** Opening INPUT DATA block **

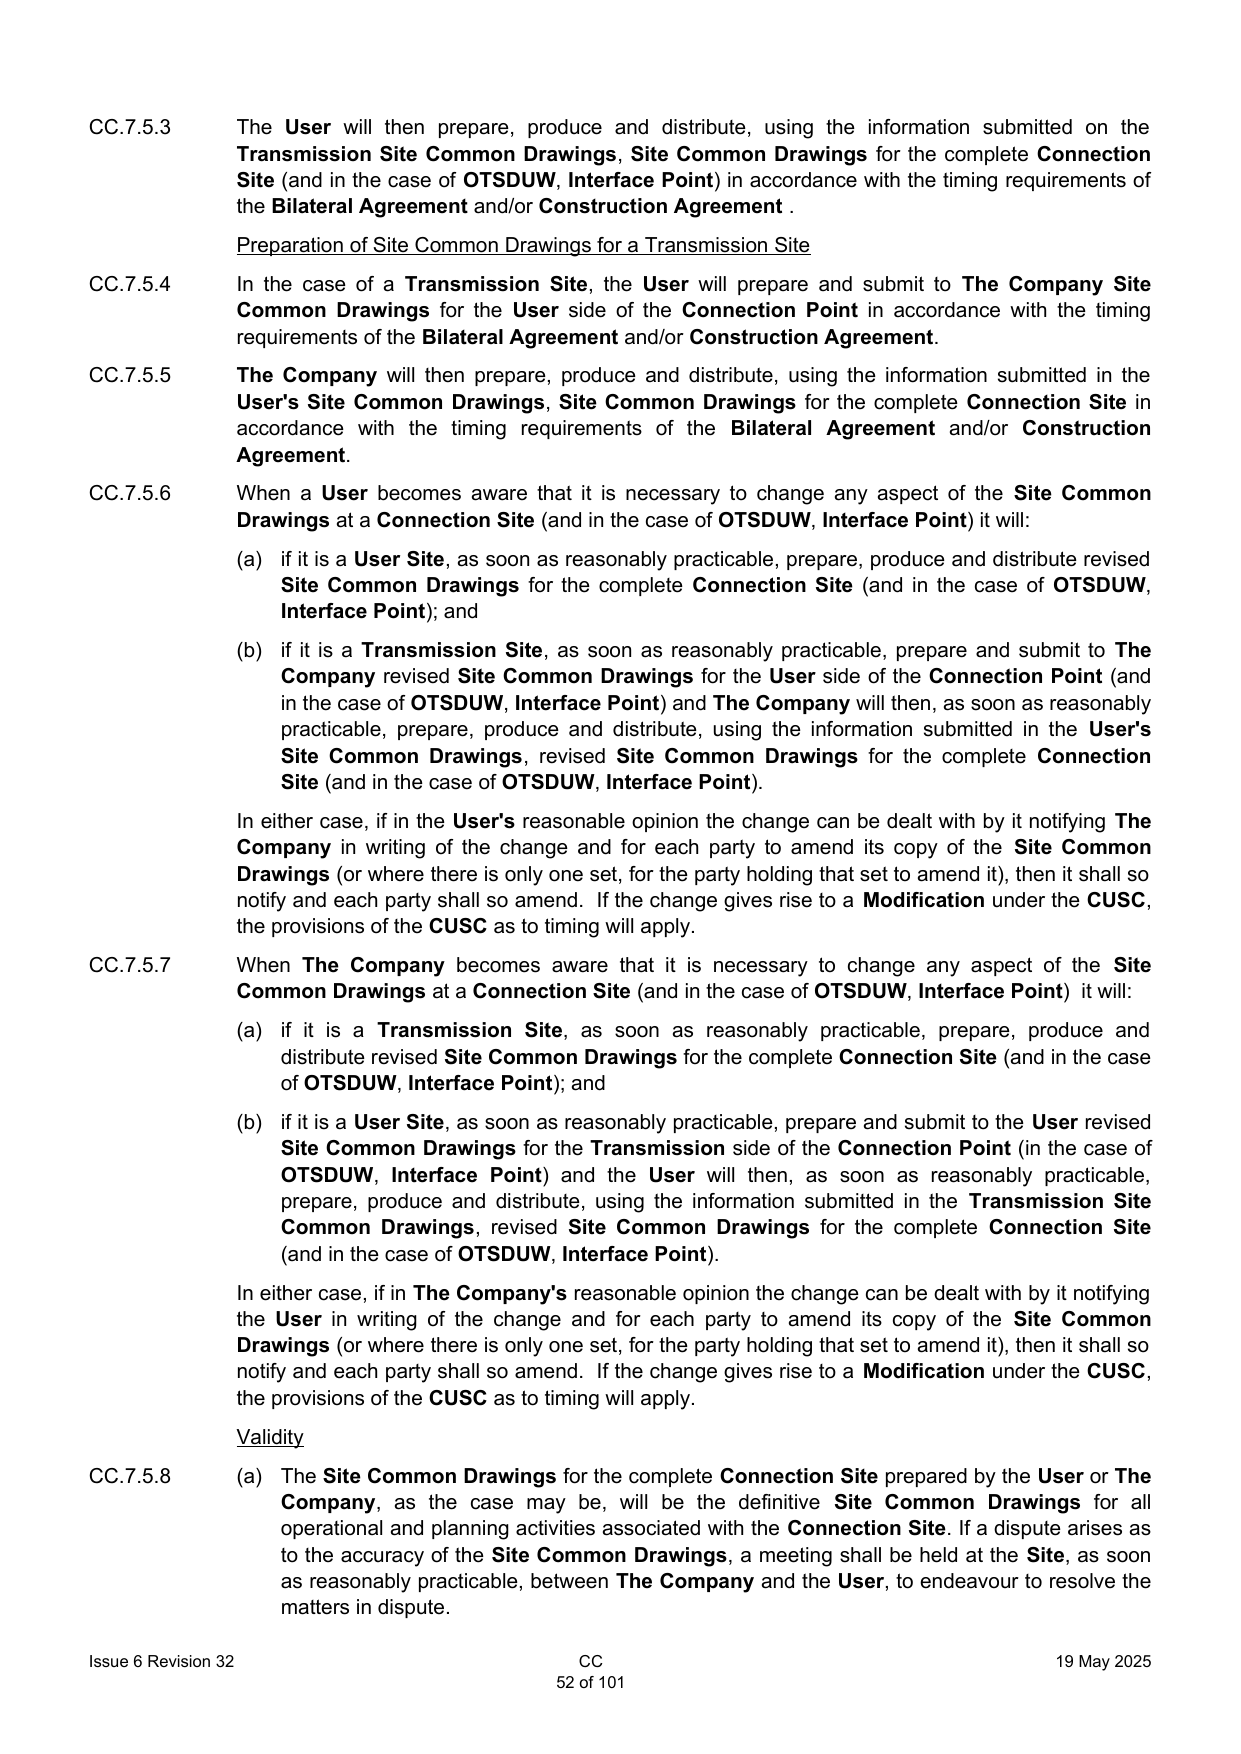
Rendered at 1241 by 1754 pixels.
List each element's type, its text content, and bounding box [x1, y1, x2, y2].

text (b) if it is a Transmission Site, as soon as reasonably practicable, prepare and submit to The Company revised Site Common Drawings for the User side of the Connection Point (and in the case of OTSDUW, Interface Point) and The Company will then, as soon as reasonably practicable, prepare, produce and distribute, using the information submitted in the User's Site Common Drawings, revised Site Common Drawings for the complete Connection Site (and in the case of OTSDUW, Interface Point). [236, 638, 1152, 794]
text CC.7.5.4 In the case of a Transmission Site, the User will prepare and submit to The Company Site Common Drawings for the User side of the Connection Point in accordance with the timing requirements of the Bilateral Agreement and/or Construction Agreement. [89, 272, 1152, 348]
text (a) if it is a Transmission Site, as soon as reasonably practicable, prepare, produce and distribute revised Site Common Drawings for the complete Connection Site (and in the case of OTSDUW, Interface Point); and [236, 1018, 1152, 1095]
text In either case, if in The Company's reasonable opinion the change can be dealt with by it notifying the User in writing of the change and for each party to amend its copy of the Site Common Drawings (or where there is only one set, for the party holding that set to amend it), then it shall so notify and each party shall so amend. If the change gives rise to a Modification under the CUSC, the provisions of the CUSC as to timing will apply. [89, 1280, 1152, 1410]
text (b) if it is a User Site, as soon as reasonably practicable, prepare and submit to the User revised Site Common Drawings for the Transmission side of the Connection Point (in the case of OTSDUW, Interface Point) and the User will then, as soon as reasonably practicable, prepare, produce and distribute, using the information submitted in the Transmission Site Common Drawings, revised Site Common Drawings for the complete Connection Site (and in the case of OTSDUW, Interface Point). [236, 1110, 1152, 1265]
text In either case, if in the User's reasonable opinion the change can be dealt with by it notifying The Company in writing of the change and for each party to amend its copy of the Site Common Drawings (or where there is only one set, for the party holding that set to amend it), then it shall so notify and each party shall so amend. If the change gives rise to a Modification under the CUSC, the provisions of the CUSC as to timing will apply. [89, 809, 1152, 938]
text CC.7.5.7 When The Company becomes aware that it is necessary to change any aspect of the Site Common Drawings at a Connection Site (and in the case of OTSDUW, Interface Point) it will: [89, 953, 1152, 1003]
text CC.7.5.5 The Company will then prepare, produce and distribute, using the information submitted in the User's Site Common Drawings, Site Common Drawings for the complete Connection Site in accordance with the timing requirements of the Bilateral Agreement and/or Construction Agreement. [89, 363, 1152, 466]
text Validity [89, 1424, 1152, 1448]
text CC.7.5.8 (a) The Site Common Drawings for the complete Connection Site prepared by the User or The Company, as the case may be, will be the definitive Site Common Drawings for all operational and planning activities associated with the Connection Site. If a dispute arises as to the accuracy of the Site Common Drawings, a meeting shall be held at the Site, as soon as reasonably practicable, between The Company and the User, to endeavour to resolve the matters in dispute. [89, 1463, 1152, 1619]
text CC.7.5.3 The User will then prepare, produce and distribute, using the information submitted on the Transmission Site Common Drawings, Site Common Drawings for the complete Connection Site (and in the case of OTSDUW, Interface Point) in accordance with the timing requirements of the Bilateral Agreement and/or Construction Agreement . [89, 115, 1152, 218]
text CC.7.5.6 When a User becomes aware that it is necessary to change any aspect of the Site Common Drawings at a Connection Site (and in the case of OTSDUW, Interface Point) it will: [89, 481, 1152, 532]
text (a) if it is a User Site, as soon as reasonably practicable, prepare, produce and distribute revised Site Common Drawings for the complete Connection Site (and in the case of OTSDUW, Interface Point); and [236, 546, 1152, 623]
text Preparation of Site Common Drawings for a Transmission Site [89, 233, 1152, 257]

** Closing INPUT DATA block **

■ PROBLEM DESCRIPTION: The data above, line by line: transcribe it exactly and drop the pictures.

■ SOLUTION TO THIS PROBLEM:
Rendered at 1241 by 1754 pixels.
List each element's type, its text content, and bounding box [x1, y1, x2, y2].

text (b) if it is a Transmission Site, as soon as reasonably practicable, prepare and submit to The Company revised Site Common Drawings for the User side of the Connection Point (and in the case of OTSDUW, Interface Point) and The Company will then, as soon as reasonably practicable, prepare, produce and distribute, using the information submitted in the User's Site Common Drawings, revised Site Common Drawings for the complete Connection Site (and in the case of OTSDUW, Interface Point). [236, 638, 1152, 794]
text CC.7.5.4 In the case of a Transmission Site, the User will prepare and submit to The Company Site Common Drawings for the User side of the Connection Point in accordance with the timing requirements of the Bilateral Agreement and/or Construction Agreement. [89, 272, 1152, 348]
text (a) if it is a Transmission Site, as soon as reasonably practicable, prepare, produce and distribute revised Site Common Drawings for the complete Connection Site (and in the case of OTSDUW, Interface Point); and [236, 1018, 1152, 1095]
text In either case, if in The Company's reasonable opinion the change can be dealt with by it notifying the User in writing of the change and for each party to amend its copy of the Site Common Drawings (or where there is only one set, for the party holding that set to amend it), then it shall so notify and each party shall so amend. If the change gives rise to a Modification under the CUSC, the provisions of the CUSC as to timing will apply. [89, 1280, 1152, 1410]
text (b) if it is a User Site, as soon as reasonably practicable, prepare and submit to the User revised Site Common Drawings for the Transmission side of the Connection Point (in the case of OTSDUW, Interface Point) and the User will then, as soon as reasonably practicable, prepare, produce and distribute, using the information submitted in the Transmission Site Common Drawings, revised Site Common Drawings for the complete Connection Site (and in the case of OTSDUW, Interface Point). [236, 1110, 1152, 1265]
text In either case, if in the User's reasonable opinion the change can be dealt with by it notifying The Company in writing of the change and for each party to amend its copy of the Site Common Drawings (or where there is only one set, for the party holding that set to amend it), then it shall so notify and each party shall so amend. If the change gives rise to a Modification under the CUSC, the provisions of the CUSC as to timing will apply. [89, 809, 1152, 938]
text CC.7.5.7 When The Company becomes aware that it is necessary to change any aspect of the Site Common Drawings at a Connection Site (and in the case of OTSDUW, Interface Point) it will: [89, 953, 1152, 1003]
text CC.7.5.5 The Company will then prepare, produce and distribute, using the information submitted in the User's Site Common Drawings, Site Common Drawings for the complete Connection Site in accordance with the timing requirements of the Bilateral Agreement and/or Construction Agreement. [89, 363, 1152, 466]
text Validity [89, 1424, 1152, 1448]
text CC.7.5.8 (a) The Site Common Drawings for the complete Connection Site prepared by the User or The Company, as the case may be, will be the definitive Site Common Drawings for all operational and planning activities associated with the Connection Site. If a dispute arises as to the accuracy of the Site Common Drawings, a meeting shall be held at the Site, as soon as reasonably practicable, between The Company and the User, to endeavour to resolve the matters in dispute. [89, 1463, 1152, 1619]
text CC.7.5.3 The User will then prepare, produce and distribute, using the information submitted on the Transmission Site Common Drawings, Site Common Drawings for the complete Connection Site (and in the case of OTSDUW, Interface Point) in accordance with the timing requirements of the Bilateral Agreement and/or Construction Agreement . [89, 115, 1152, 218]
text CC.7.5.6 When a User becomes aware that it is necessary to change any aspect of the Site Common Drawings at a Connection Site (and in the case of OTSDUW, Interface Point) it will: [89, 481, 1152, 532]
text (a) if it is a User Site, as soon as reasonably practicable, prepare, produce and distribute revised Site Common Drawings for the complete Connection Site (and in the case of OTSDUW, Interface Point); and [236, 546, 1152, 623]
text Preparation of Site Common Drawings for a Transmission Site [89, 233, 1152, 257]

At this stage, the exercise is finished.